Pursuant to a 2012 federal transportation bill, the Federal Motor Carrier Safety Administration, which regulates interstate trucking, asked the public whether the number is still sufficient, and the agency got more than 2,000 responses.
On one side, truck owners and operators argued that the current $750,000 minimum is plenty considering that most truckers already carry $1 million liability policies, the trucking and insurance industries claim.
But many personal injury lawyers who represent truck accident victims and their families told the FMCSA that a catastrophic or deadly trucking accident can easily result in well-over $1 million in medical expenses and related damages, the Northeast Ohio Media Group reported.
For example, the founder of the Trucking Litigation Group of the American Association for Justice said a 20-year-old who was catastrophically injured in a trucking accident would need $4.4 million to cover semi-private nursing home care, or $2.4 million to pay for an assisted living facility, if he or she lives to the age of 77.

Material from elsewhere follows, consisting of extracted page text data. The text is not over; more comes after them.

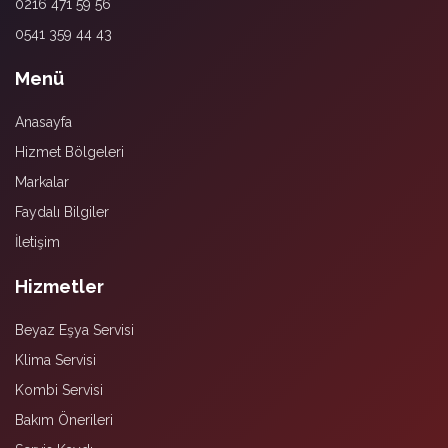
0216 471 59 56
0541 359 44 43
Menü
Anasayfa
Hizmet Bölgeleri
Markalar
Faydalı Bilgiler
İletişim
Hizmetler
Beyaz Eşya Servisi
Klima Servisi
Kombi Servisi
Bakım Önerileri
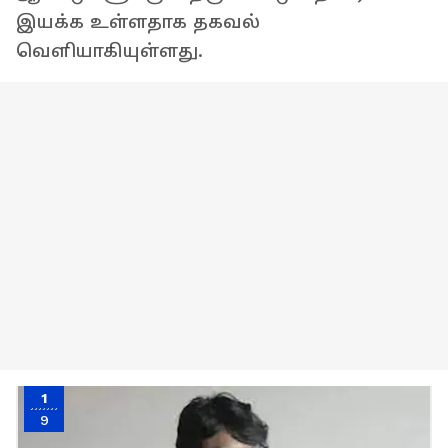
இயக்க உள்ளதாக தகவல்
வெளியாகியுள்ளது.
1
9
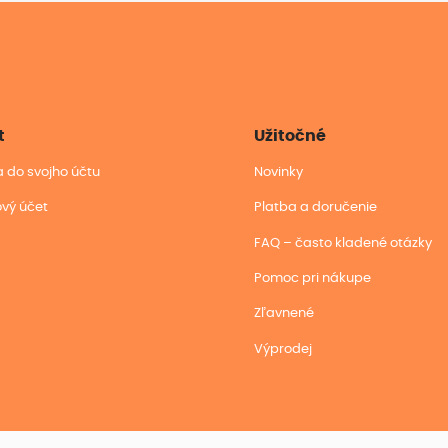
t
Užitočné
sa do svojho účtu
Novinky
ový účet
Platba a doručenie
FAQ – často kladené otázky
Pomoc pri nákupe
Zľavnené
Výprodej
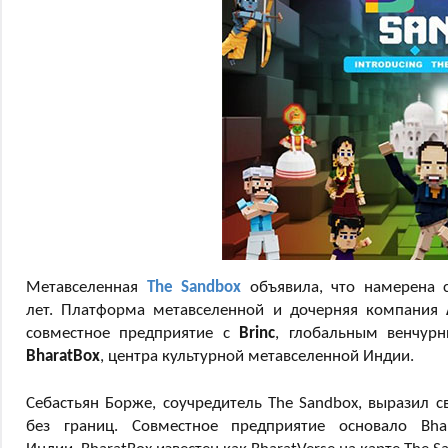
Метавселенная
The Sandbox
объявила, что намерена 
лет. Платформа метавселенной и дочерняя компания
совместное предприятие с
Brinc
, глобальным венчурн
BharatBox
, центра культурной метавселенной Индии.
Себастьян Борже, соучредитель The Sandbox, выразил 
без границ. Совместное предприятие основало Bha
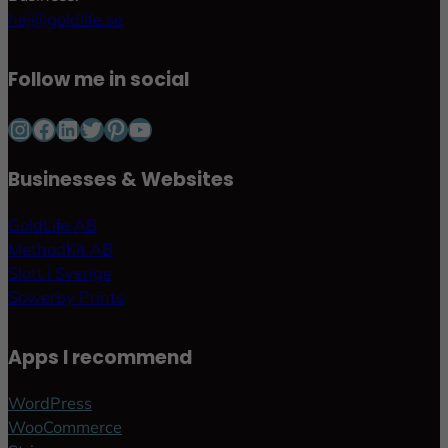
hej@goldlife.se
Follow me in social
Instagram
Facebook
LinkedIn
Twitter
Pinterest
YouTube
Businesses & Websites
GoldLife AB
MethodKit AB
Slott i Sverige
Sowerby Prints
Apps I recommend
WordPress
WooCommerce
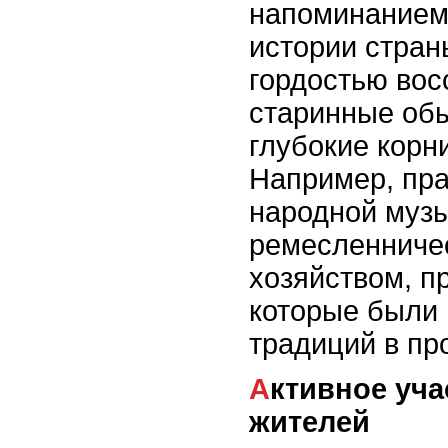
напоминанием
истории стран
гордостью вос
старинные обы
глубокие корни
Например, пра
народной музы
ремесленниче
хозяйством, п
которые были 
традиций в пр
Активное участие местных
жителей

The group also pointed out that that $750,000 in medical care when the minimum level was set in 1980 is equal to $4.8 million in medical costs today after considering inflation. Additionally, there is an average of 4,000 fatal trucking accidents each year, and nearly every one results in a claim exceeding $750,000.
Ultimately, the FMCSA seems to agree that catastrophic trucking accidents “can easily exceed $1 million,” but it also noted how rare these cases are, so there is no telling what the agency will decide.
The comment period on the matter closed on Feb. 26, and the FMCSA said it will now review all of the comments. But there is no deadline in place, so it could be years before any decision is made.